**TEXT BLOCK:**
Helmut Bieler (7 June 1940 in Gersfeld, Hesse-Nassau – 11 January 2019 in Rimsting) was a German composer and pianist.
He studied composition with Franz Xaver Lehner and Fritz Schieri, piano with Friedrich Wührer and Aldo Schoen and learned music at the University for Music and Performing Arts, Munich. From 1967 to 1979 he taught at the Markgräfin-Wilhelmine-Gymnasium, Bayreuth. In 1979 he became a docent and 1988 a professor of music education at the University of Bayreuth. He founded the Ensemble Musica Viva (Bayreuth) in 1980 and the Bayreuth Days of Contemporary Music in 1988. His music has been performed in Europe (e.g. Gaudeamus Muziekweek and ISCM World Music Days Festival in Aarhus, Ensemble Sortisatio), Russia and the USA.

**INFORMATION SUPPLIED:**

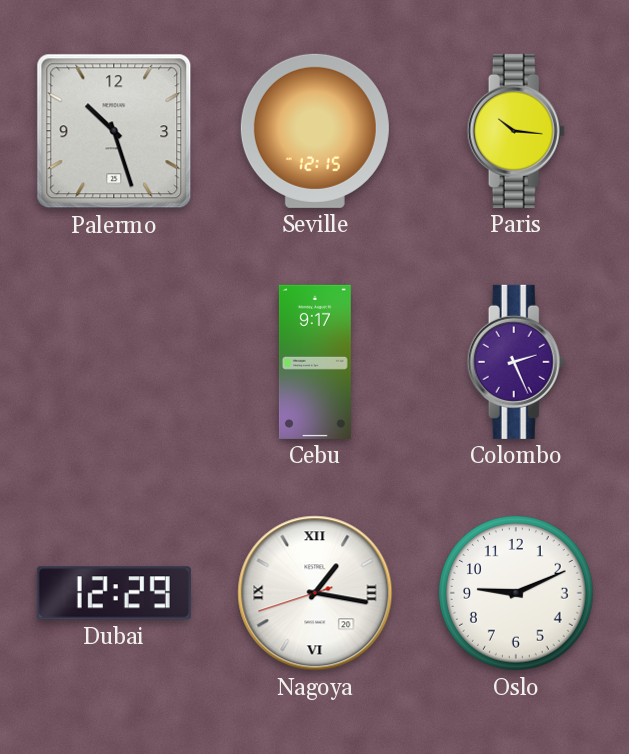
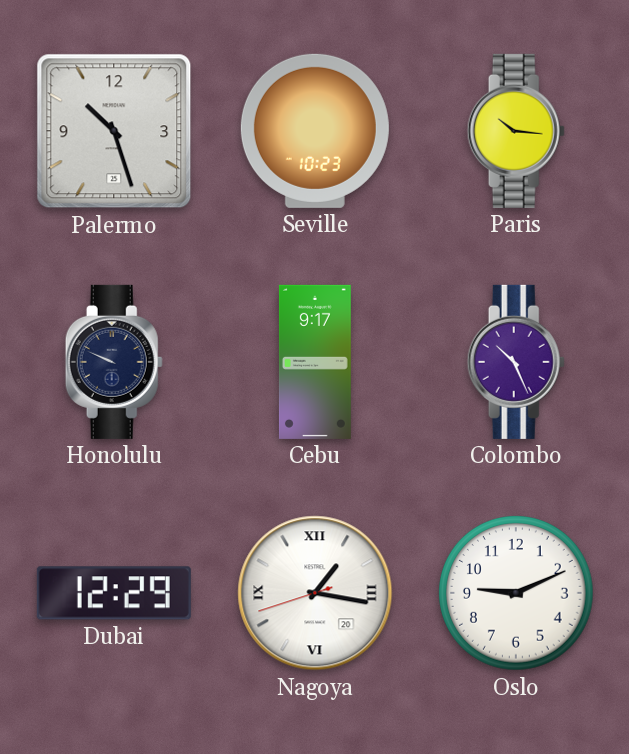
Seville: 12:15 -> 10:23
Honolulu: none -> 9:49
Colombo: 2:26 -> 10:26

**TASKS TO CARRY OUT:**
(a) Set down the passage of the Helmut Bieler biography from "He studied composition" up to and including "and the USA.".
(b) Answer these questions using the Helmut Bieler biography:
(i) In what town was Bieler born?
(ii) Where did he teach from 1967 to 1979?
(iii) In what year did he found the Ensemble Musica Viva (Bayreuth)?
(c) Write what comes next in the Helmut Bieler biography, starting after its final sentence.

**OUTPUTS:**
(a)
He studied composition with Franz Xaver Lehner and Fritz Schieri, piano with Friedrich Wührer and Aldo Schoen and learned music at the University for Music and Performing Arts, Munich. From 1967 to 1979 he taught at the Markgräfin-Wilhelmine-Gymnasium, Bayreuth. In 1979 he became a docent and 1988 a professor of music education at the University of Bayreuth. He founded the Ensemble Musica Viva (Bayreuth) in 1980 and the Bayreuth Days of Contemporary Music in 1988. His music has been performed in Europe (e.g. Gaudeamus Muziekweek and ISCM World Music Days Festival in Aarhus, Ensemble Sortisatio), Russia and the USA.

(b)
(i) Gersfeld, Hesse-Nassau
(ii) The Markgräfin-Wilhelmine-Gymnasium, Bayreuth
(iii) 1980

(c)
Prizes 
 1980: Prize for the Promotion of Culture by the City of Nuremberg
 1992: Cultural Prize of the City of Bayreuth
 2008: Friedrich Baur Prize of the Bavarian Academy of Fine Arts

References

External links 
 Helmut Bieler at The Living Composers Project
 Helmut Bieler at the International Weeks for Contemporary Music Lüneburg

1940 births
2019 deaths
People from Fulda (district)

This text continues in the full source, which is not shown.